Antes de un ataque mortal en Florida, uno de los acusados preguntó al chatbot qué arma usar y qué munición era más letal
La tecnología es, por definición, amoral; es el propósito del usuario lo que le otorga una carga ética, advierte Raúl Vargas, gerente de operaciones de Kibernum.
Fuego más que nutrido recibe por estos días OpenAI, la tecnológica californiana, por el uso de su chatbot de Inteligencia Artificial (IA) ChatGPT en la presunta planificación de dos tiroteos masivos con muertos: uno en la Universidad Estatal de Florida, Estados Unidos, en abril de 2025, y otro en Tumbler Ridge, Canadá, en febrero de 2026.
La empresa fundada por Sam Altman ‘se enfrenta a una investigación penal en Florida, siete demandas federales en California, demandas en Canadá y presión de una coalición de 42 fiscales generales de 42 estados por el presunto papel de ChatGPT en dos tiroteos masivos, profundizando la disputa nacional sobre cuándo las empresas de IA deben alertar a la policía sobre usuarios que parecen estar planeando violencia', informó ‘Newsmax'.
La investigación en curso reflotó el jueves cuando la revista ‘Nature' publicó una nota sobre lo complejo que es construir chatbots que respeten la ley, debido a que estas herramientas no aprenden por reglas y no comprenden el significado ni las consecuencias de lo que responden.
El caso más resonante es el que lleva el fiscal general de Florida, James Uthmeier, basado en el registro de los chats que Phoenix Ikner (21) sostuvo con el citado chatbot antes de matar a dos personas y herir a seis en un ataque en abril de 2025 en la Universidad Estatal de Florida.
Los registros judiciales muestran que Ikner intercambió más de 13.000 mensajes con el chatbot desde marzo de 2024, y que en las dos horas previas al ataque preguntó cómo reaccionaría el país ante un tiroteo en la FSU. Consultó detalles operativos de una pistola Glock y una escopeta calibre 12, y preguntó cuándo estaba más ocupado el campus.
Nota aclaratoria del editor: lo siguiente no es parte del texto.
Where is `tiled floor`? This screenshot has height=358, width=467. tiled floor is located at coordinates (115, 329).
Disparó a las 11:57, exactamente dentro del horario que el dispositivo de IA le señaló como el más concurrido, según NPR. El fiscal Uthmeier fue categórico: ‘Si ese bot fuera una persona, lo estaríamos acusando de asesinato en primer grado'.
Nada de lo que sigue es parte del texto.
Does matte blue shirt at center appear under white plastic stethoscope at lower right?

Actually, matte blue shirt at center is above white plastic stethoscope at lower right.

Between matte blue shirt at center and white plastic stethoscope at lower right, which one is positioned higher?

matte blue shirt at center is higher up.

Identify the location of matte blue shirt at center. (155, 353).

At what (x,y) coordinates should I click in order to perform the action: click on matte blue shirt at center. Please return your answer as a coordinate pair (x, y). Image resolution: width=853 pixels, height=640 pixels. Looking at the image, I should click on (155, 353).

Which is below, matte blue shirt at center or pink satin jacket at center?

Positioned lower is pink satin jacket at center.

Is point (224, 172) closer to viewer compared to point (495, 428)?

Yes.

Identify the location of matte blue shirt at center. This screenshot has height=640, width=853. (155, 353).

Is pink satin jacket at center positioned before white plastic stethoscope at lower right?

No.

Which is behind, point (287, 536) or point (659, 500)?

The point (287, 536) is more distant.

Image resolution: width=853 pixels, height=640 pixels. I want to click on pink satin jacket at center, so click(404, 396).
El segundo caso involucra a Jesse Van Rootselaar, el autor del tiroteo del 10 de febrero de 2026 en la secundaria de Tumbler Ridge, Columbia Británica, que dejó ocho muertos. Según ‘The Wall Street Journal', empleados de OpenAI detectaron las conversaciones del tirador con ChatGPT y las marcaron internamente como una amenaza real, llegando incluso a discutir si alertar a la policía. La empresa decidió no hacerlo y solo contactó a las autoridades después de la masacre. Las familias de las víctimas demandaron civilmente a OpenAI y a su CEO Sam Altman, alegando complicidad directa del chatbot en el ataque.
OpenAI respondió en ambos casos que ChatGPT se limitó a responder preguntas cuya información está disponible en cualquier fuente pública de internet, y que el bot no promovió ni alentó ninguna actividad ilegal.
Para Raúl Vargas, gerente de operaciones de Kibernum, empresa experta en implementación de IA, el problema de fondo es estructural. ‘Un modelo de IA puede estar rígidamente ajustado a normativas legales y éticas, pero la creatividad humana siempre encontrará grietas. El problema no reside en la capacidad del sistema para generar escenarios lógicos, sino en la intención de quién da la instrucción. Estamos ante una tecnología de doble uso: herramientas que, por su naturaleza, pueden servir tanto para el progreso como para fines maliciosos', señaló.
‘Es la paradoja de la automatización: un vehículo autónomo es una herramienta excepcional para la prevención de accidentes, pero en manos de un sociópata se convierte en un arma de precisión. La tecnología es, por definición, amoral; es el propósito del usuario lo que le otorga una carga ética', agregó.